From SHIDO MONOGATARI (A TRAINING STORY, 指導物語, 1941, dir. Hisatora Kumagai). The film centers around an aging locomotive engineer and a band of young trainees from Army. Hara plays the daughter of the old engineer. Today, it is seen as a rare filmed record of locomotive engines in 1940’s.

SHIDO MONOGATARI (1941)

SEISHUN NO KIRYUU (YOUNG AIR WAVE, 青春の気流, 1942, dir. Osamu Fushimizu) is a story about an airplane engineer, and Hara plays the girl who secretly loves him. Akira Kurosawa wrote the script for this melodrama hastily turned into a propaganda. Fushimizu, shown here together with Hara in this shot, died from tuberculosis after this film.

During the shooting of SEISHUN NO KIRYUU (1942), with its director, Osamu Fushimizu

 

Another snapshot from SEISHUN NO KIRYUU (1942)

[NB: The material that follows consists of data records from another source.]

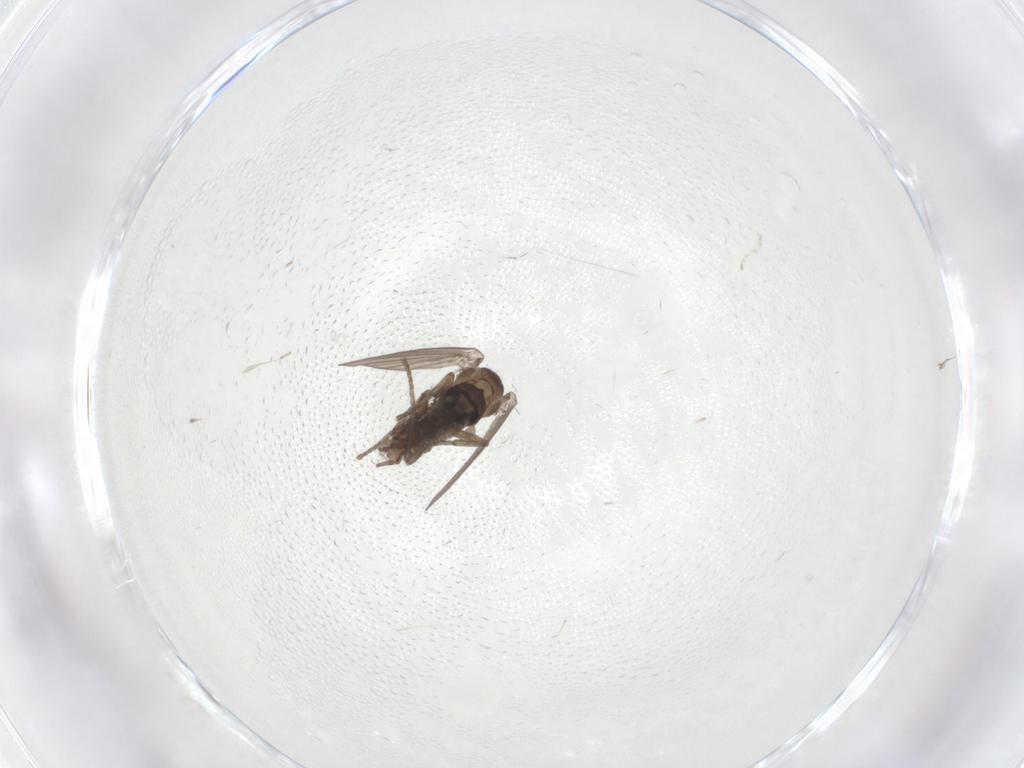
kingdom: Animalia
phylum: Arthropoda
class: Insecta
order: Diptera
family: Psychodidae
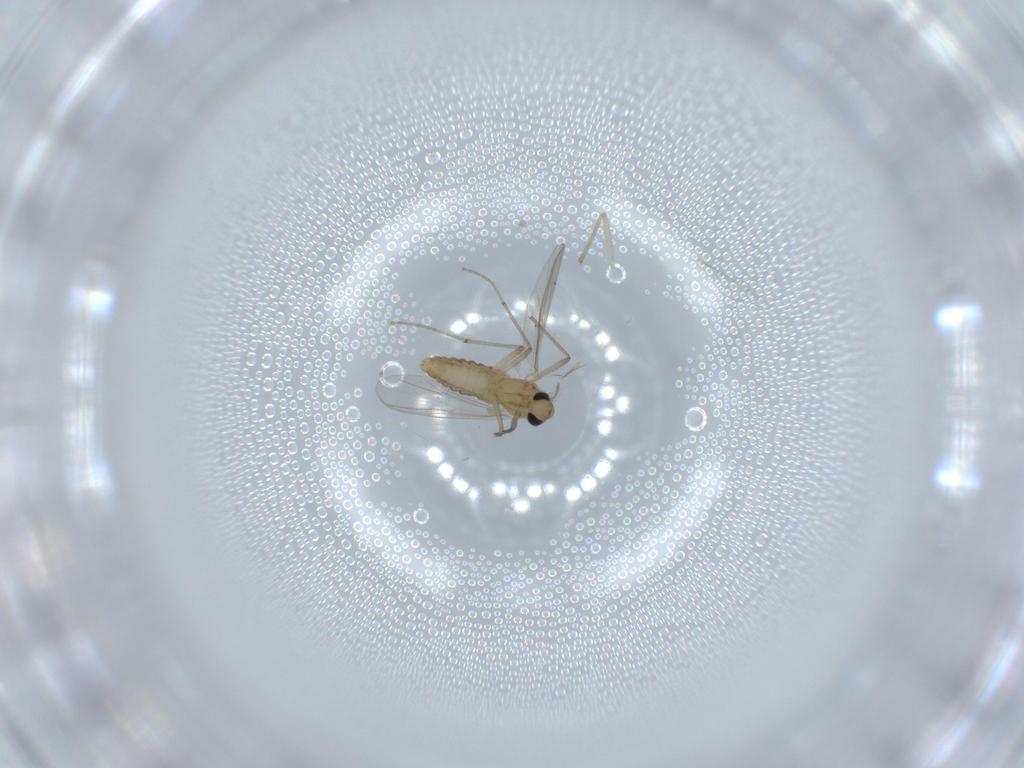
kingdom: Animalia
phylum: Arthropoda
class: Insecta
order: Diptera
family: Chironomidae
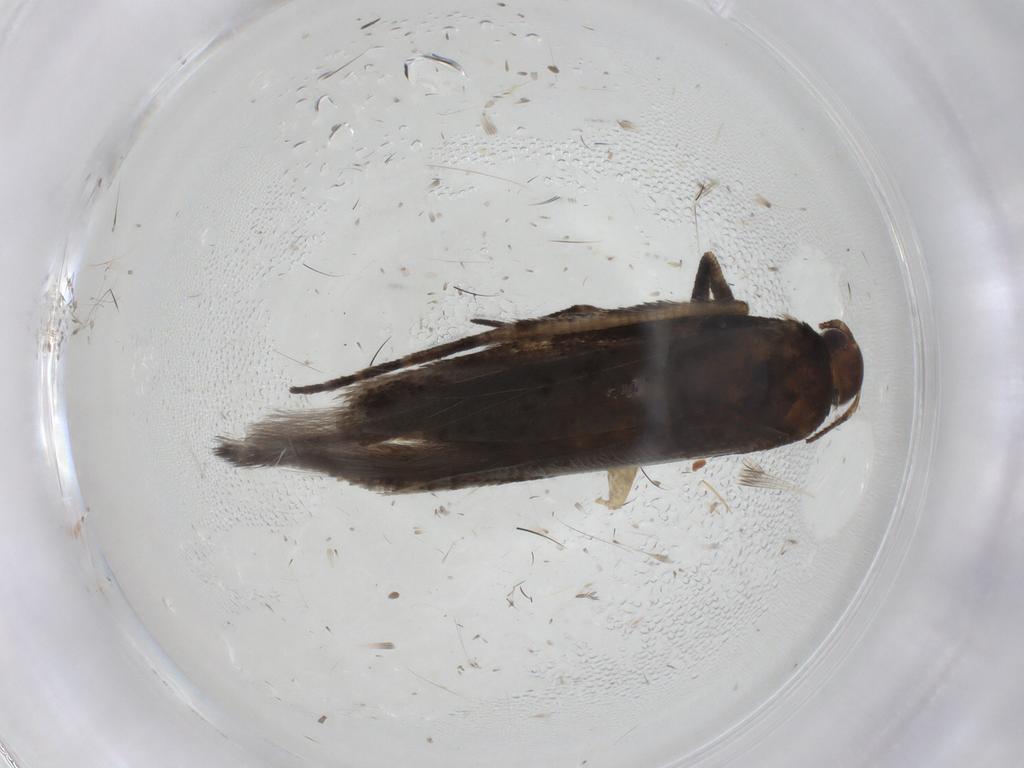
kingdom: Animalia
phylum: Arthropoda
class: Insecta
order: Lepidoptera
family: Gelechiidae
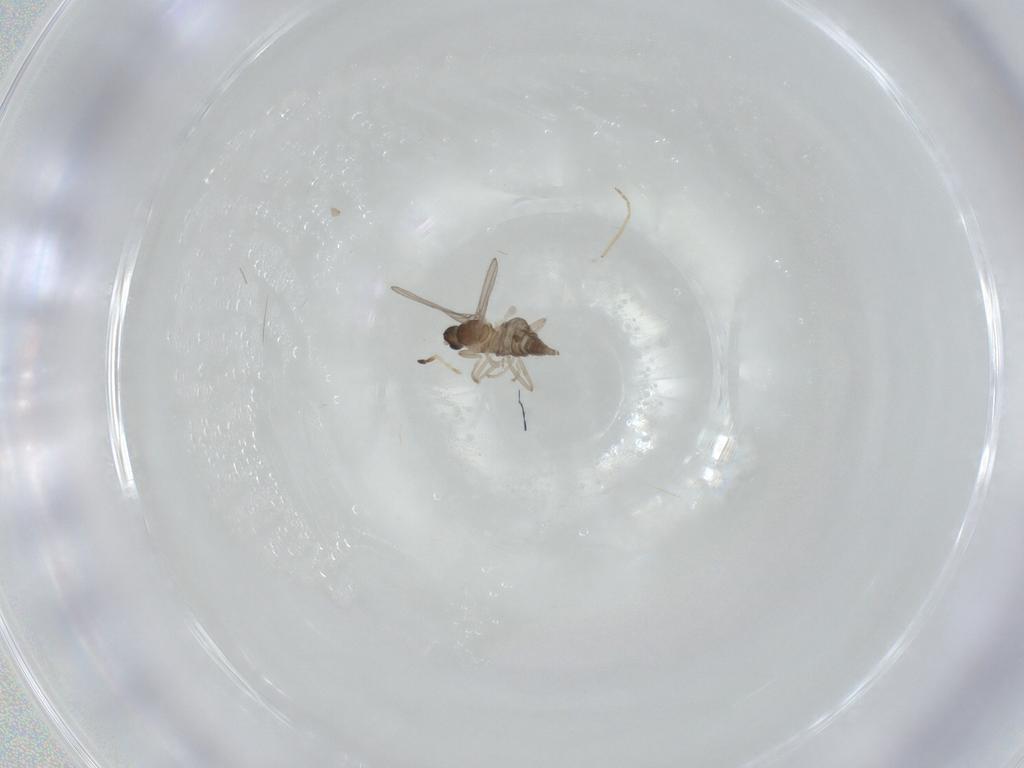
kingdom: Animalia
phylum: Arthropoda
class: Insecta
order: Diptera
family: Cecidomyiidae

The photo below captured the candid moment during the shooting of WAKAI SENSEI (A YOUNG TEACHER, 若い先生, 1942, dir. Takeshi Sato). The film was based on the book by Fumiko Hirano, an elementary school teacher in a rural village of Kimitsu, Chiba. It was her account of struggle as a young teacher in the impoverished small village, where the parents couldn’t even afford a decent underwear for their kids. She tried to improve living conditions – and education – for these children by compassionate devotion. Shot in Toyama instead of Kimitsu in the year earlier, the film ran into problems with censors. It seems that the censors objected to frank portrayal of poverty. According to Nobuo Chiba, one of the child extras in the film was Sachiko Hidari, a future actress in such films as THE INSECT WOMAN (1963) and A FUGITIVE FROM THE PAST (1965).